Stendhal likened politics in literature to a pistol-shot in a concert: crude, but compelling. When that politics largely consists of machinations within the European Commission in Brussels, readers may fear that the writer who pulls the trigger wields no more than a pop-gun. Yet the Austrian author Robert Menasse has scoured these corridors of power — and powerlessness — to furnish a thoroughly entertaining fiction that serves both as a sort of campus satire and a novel of ideas. For sure, Menasse has an agenda. His nicest characters tend to believe in the ‘post-national democracy’ of EU integration.
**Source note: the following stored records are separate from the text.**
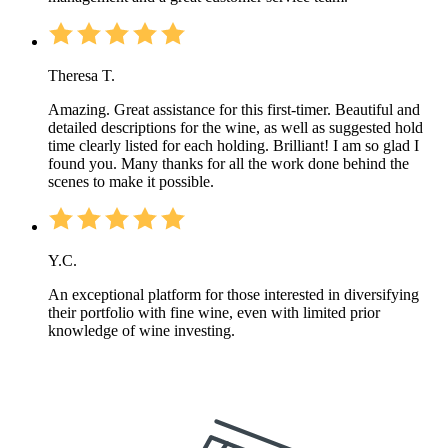
Theresa T.
Amazing. Great assistance for this first-timer. Beautiful and
detailed descriptions for the wine, as well as suggested hold
time clearly listed for each holding. Brilliant! I am so glad I
found you. Many thanks for all the work done behind the
scenes to make it possible.
Y.C.
An exceptional platform for those interested in diversifying
their portfolio with fine wine, even with limited prior
knowledge of wine investing.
Still, their efforts to sell the Brussels system as ‘the moral of history’ pass through enough comically convoluted byways to give succour to sceptics too.
With the disruptive Brits due to leave, ambitious middle-ranking staffers within the Commission want to celebrate its 50th birthday in style. Martin Susman, the high-minded Austrian son of a pig-farming dynasty, helps hatch a PR stunt to rescue his institution from the ‘unmitigated disaster’ of its opinion-poll ratings. He aims to round up the last few survivors of Auschwitz to promote the EU — its civil service above all — as ‘guardian of the lessons of history’.
This hubristic scheme nods to the ‘Parallel Campaign’ to commemorate the Habsburg monarchy in Robert Musil’s 1930s masterpiece The Man Without Qualities. Around it cluster a motley ensemble of idealists, pragmatists, time-servers and naked careerists. From the principled but naive Englishwoman Grace Atkinson to the upwardly-mobile Cypriot Fenia Xenopoulou, the ageing Austrian visionary Professor Erhart, and the Machiavellian Italian Count Strozzi, Menasse packs his Brussels with sharply-etched types. There’s even a murder to solve, with a Polish assassin on the run as dyspeptic Inspector Brunfaut finds that higher powers have made this murky case ‘vanish into thin air’. Why? Meanwhile, a melancholy veteran of the death camps, David de Vriend, acts as a reality-check. He belongs to the EU’s ‘prehistory’: the layers of tragic strife, and suffering, buried beneath today’s bureaucratic comedy.
Menasse has sly fun with the ‘Babylonian gibberish’ of the Commission and the Yes, Minister ruses of its staff. With its zest, pace and wit, Jamie Bulloch’s translation serves him splendidly. Intermittently, The Capital soars above the citadel of intrigue to give a ‘bird’s-eye perspective’ from the past. It tempers satire with sympathy for the battered dream of unified Europe as ‘the realm of freedom’ and solvent of national hatreds. Yet its snaking plot, and scheming mandarins, gleefully run away with the novel — like the fugitive pig trotting around Brussels as a grunting emblem of the mystery and mayhem that impede every masterplan to straighten Kant’s ‘crooked timber of humanity’. In Britain, I suspect, Menasse will gladden many hearts, but change few minds.